Copy the following items without any changes, line for line.

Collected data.
---+---

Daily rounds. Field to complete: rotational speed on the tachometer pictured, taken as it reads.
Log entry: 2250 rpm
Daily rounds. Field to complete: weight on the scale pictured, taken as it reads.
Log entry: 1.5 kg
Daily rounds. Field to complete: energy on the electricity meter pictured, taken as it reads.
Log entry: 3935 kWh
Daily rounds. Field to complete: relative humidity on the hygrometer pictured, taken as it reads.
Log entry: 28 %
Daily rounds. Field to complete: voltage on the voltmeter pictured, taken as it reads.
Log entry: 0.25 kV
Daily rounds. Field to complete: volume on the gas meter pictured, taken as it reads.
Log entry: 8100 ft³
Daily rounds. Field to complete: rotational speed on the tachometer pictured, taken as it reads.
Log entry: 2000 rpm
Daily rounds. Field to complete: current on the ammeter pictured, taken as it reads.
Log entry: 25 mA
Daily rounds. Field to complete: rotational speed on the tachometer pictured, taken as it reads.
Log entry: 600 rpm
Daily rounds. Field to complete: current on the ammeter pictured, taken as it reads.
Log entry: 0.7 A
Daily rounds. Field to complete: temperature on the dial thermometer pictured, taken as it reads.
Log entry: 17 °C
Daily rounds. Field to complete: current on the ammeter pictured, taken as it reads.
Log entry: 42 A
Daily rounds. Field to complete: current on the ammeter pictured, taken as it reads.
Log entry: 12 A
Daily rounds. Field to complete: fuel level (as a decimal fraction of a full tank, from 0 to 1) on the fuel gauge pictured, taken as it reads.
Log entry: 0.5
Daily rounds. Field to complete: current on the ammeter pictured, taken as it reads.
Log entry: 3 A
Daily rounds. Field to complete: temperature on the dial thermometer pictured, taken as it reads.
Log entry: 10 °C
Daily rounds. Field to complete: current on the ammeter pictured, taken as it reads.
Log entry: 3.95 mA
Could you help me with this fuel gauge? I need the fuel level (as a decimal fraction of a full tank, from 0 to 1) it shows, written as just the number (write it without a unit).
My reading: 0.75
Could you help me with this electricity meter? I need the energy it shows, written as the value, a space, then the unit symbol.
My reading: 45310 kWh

---+---

TASK RESPONSE.
Daily rounds. Field to complete: rotational speed on the tachometer pictured, taken as it reads.
Log entry: 2250 rpm
Daily rounds. Field to complete: weight on the scale pictured, taken as it reads.
Log entry: 1.5 kg
Daily rounds. Field to complete: energy on the electricity meter pictured, taken as it reads.
Log entry: 3935 kWh
Daily rounds. Field to complete: relative humidity on the hygrometer pictured, taken as it reads.
Log entry: 28 %
Daily rounds. Field to complete: voltage on the voltmeter pictured, taken as it reads.
Log entry: 0.25 kV
Daily rounds. Field to complete: volume on the gas meter pictured, taken as it reads.
Log entry: 8100 ft³
Daily rounds. Field to complete: rotational speed on the tachometer pictured, taken as it reads.
Log entry: 2000 rpm
Daily rounds. Field to complete: current on the ammeter pictured, taken as it reads.
Log entry: 25 mA
Daily rounds. Field to complete: rotational speed on the tachometer pictured, taken as it reads.
Log entry: 600 rpm
Daily rounds. Field to complete: current on the ammeter pictured, taken as it reads.
Log entry: 0.7 A
Daily rounds. Field to complete: temperature on the dial thermometer pictured, taken as it reads.
Log entry: 17 °C
Daily rounds. Field to complete: current on the ammeter pictured, taken as it reads.
Log entry: 42 A
Daily rounds. Field to complete: current on the ammeter pictured, taken as it reads.
Log entry: 12 A
Daily rounds. Field to complete: fuel level (as a decimal fraction of a full tank, from 0 to 1) on the fuel gauge pictured, taken as it reads.
Log entry: 0.5
Daily rounds. Field to complete: current on the ammeter pictured, taken as it reads.
Log entry: 3 A
Daily rounds. Field to complete: temperature on the dial thermometer pictured, taken as it reads.
Log entry: 10 °C
Daily rounds. Field to complete: current on the ammeter pictured, taken as it reads.
Log entry: 3.95 mA
Could you help me with this fuel gauge? I need the fuel level (as a decimal fraction of a full tank, from 0 to 1) it shows, written as just the number (write it without a unit).
My reading: 0.75
Could you help me with this electricity meter? I need the energy it shows, written as the value, a space, then the unit symbol.
My reading: 45310 kWh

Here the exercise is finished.